You should be using the setuid bit to achieve the same functionality without sudo. But you shouldn't be running Bash scripts. Setuid is much more secure than sudo. Using either sudo or setuid, you are running a program as root. But only setuid (with the help of certain languages) offers some added security measures.
Essentially you'll be using scripts that are temporarily allowed to run as a the owner, instead of the user that invoked them. Ruby and Perl can detect when a script is run as a different user than the caller and enforces security measures to protect against unsafe calls. This is called Taint mode. Bash does not run in taint mode at all.

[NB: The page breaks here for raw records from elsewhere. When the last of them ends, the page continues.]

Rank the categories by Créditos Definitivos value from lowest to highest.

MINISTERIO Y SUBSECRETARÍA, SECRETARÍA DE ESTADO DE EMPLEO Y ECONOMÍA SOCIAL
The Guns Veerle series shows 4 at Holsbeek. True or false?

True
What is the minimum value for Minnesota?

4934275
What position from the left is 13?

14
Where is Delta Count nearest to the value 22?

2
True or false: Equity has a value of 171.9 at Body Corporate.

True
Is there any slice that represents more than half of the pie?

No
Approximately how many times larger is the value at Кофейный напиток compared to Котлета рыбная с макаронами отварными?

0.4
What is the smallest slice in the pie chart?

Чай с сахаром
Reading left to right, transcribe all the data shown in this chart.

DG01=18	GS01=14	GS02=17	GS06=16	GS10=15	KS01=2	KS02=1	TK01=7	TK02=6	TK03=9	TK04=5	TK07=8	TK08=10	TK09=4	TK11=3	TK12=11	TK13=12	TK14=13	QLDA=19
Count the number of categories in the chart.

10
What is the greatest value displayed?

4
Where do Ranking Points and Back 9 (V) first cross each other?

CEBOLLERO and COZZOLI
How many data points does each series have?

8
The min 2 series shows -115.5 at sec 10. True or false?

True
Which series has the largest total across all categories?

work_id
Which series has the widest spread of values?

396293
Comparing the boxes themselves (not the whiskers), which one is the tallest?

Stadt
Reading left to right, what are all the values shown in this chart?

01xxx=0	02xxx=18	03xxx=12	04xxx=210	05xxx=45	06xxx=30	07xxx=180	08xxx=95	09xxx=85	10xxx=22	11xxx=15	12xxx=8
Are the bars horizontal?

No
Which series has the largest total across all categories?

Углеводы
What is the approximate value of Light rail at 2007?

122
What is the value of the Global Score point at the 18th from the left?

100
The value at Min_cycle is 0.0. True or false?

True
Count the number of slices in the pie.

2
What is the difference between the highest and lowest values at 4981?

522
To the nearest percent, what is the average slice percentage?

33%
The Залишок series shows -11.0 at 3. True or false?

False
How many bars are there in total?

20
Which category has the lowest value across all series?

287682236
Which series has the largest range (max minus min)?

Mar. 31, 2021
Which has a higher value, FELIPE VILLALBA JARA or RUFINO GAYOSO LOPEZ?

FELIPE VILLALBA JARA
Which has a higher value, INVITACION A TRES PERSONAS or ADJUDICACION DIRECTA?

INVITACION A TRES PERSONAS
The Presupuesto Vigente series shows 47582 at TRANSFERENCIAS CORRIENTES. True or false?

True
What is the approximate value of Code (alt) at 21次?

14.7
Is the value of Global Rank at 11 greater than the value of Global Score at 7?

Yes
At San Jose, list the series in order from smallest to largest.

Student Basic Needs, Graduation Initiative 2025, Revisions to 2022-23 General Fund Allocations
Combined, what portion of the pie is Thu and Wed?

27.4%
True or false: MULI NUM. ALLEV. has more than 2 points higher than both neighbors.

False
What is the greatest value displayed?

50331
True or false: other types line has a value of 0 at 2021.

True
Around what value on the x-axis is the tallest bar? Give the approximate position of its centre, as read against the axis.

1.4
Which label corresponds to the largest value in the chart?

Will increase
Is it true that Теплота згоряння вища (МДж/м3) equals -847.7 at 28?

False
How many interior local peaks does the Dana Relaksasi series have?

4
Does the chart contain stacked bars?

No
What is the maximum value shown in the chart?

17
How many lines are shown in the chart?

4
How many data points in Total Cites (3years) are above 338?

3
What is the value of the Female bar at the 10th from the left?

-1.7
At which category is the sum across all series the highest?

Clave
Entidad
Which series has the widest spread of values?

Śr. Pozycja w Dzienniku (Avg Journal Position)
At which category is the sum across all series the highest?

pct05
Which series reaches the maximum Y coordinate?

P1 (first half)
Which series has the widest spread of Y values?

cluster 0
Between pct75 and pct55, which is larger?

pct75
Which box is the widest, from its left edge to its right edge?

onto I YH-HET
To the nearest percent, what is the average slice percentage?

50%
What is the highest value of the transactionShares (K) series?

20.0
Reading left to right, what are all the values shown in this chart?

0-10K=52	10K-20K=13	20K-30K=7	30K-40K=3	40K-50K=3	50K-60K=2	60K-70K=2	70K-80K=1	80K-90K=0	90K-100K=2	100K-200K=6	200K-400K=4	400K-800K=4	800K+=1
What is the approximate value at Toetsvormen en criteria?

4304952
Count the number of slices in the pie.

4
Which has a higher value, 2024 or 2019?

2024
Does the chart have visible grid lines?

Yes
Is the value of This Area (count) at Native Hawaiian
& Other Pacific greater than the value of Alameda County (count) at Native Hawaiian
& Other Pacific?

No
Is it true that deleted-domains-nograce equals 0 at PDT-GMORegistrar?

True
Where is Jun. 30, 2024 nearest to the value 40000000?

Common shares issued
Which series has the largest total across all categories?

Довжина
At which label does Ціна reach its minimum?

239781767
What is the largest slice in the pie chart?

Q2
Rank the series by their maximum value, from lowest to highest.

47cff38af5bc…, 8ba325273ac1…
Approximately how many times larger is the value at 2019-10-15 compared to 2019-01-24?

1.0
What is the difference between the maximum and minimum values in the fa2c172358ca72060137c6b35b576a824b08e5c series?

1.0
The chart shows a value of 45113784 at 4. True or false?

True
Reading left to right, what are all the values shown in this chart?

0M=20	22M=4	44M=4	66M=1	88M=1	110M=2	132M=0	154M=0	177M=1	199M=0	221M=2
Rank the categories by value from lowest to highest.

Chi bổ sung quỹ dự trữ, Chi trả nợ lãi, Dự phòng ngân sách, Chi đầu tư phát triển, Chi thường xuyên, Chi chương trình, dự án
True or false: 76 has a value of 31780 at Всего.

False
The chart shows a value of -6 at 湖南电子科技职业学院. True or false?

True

Taint mode essentially works by declaring all input from an outside source unsafe for use when passed to a system call.
Setting it up:
Use chmod to set permissions on the script you want to run as 4755 and set it's owner to root:
$ chmod 4755 script.rb
$ chown root script.rb
Then just run the script as you normally would. The setuid bit kicks in and runs the script as if it was run by root. This is the safest way to temporarily elevate privileges.
See Ruby's documentation on safe levels and taint to understand Ruby's sanitation requirements to protect against tainted input causing harm. Or the perlsec faq to learn the how the same thing is done in Perl.
Again. If you're dead set on running scripts as root from an automated system. Do Not Use Bash! Use Ruby or Perl instead of Bash. Taint mode forces you to take security seriously and can avoid many unnecessary problems down the line.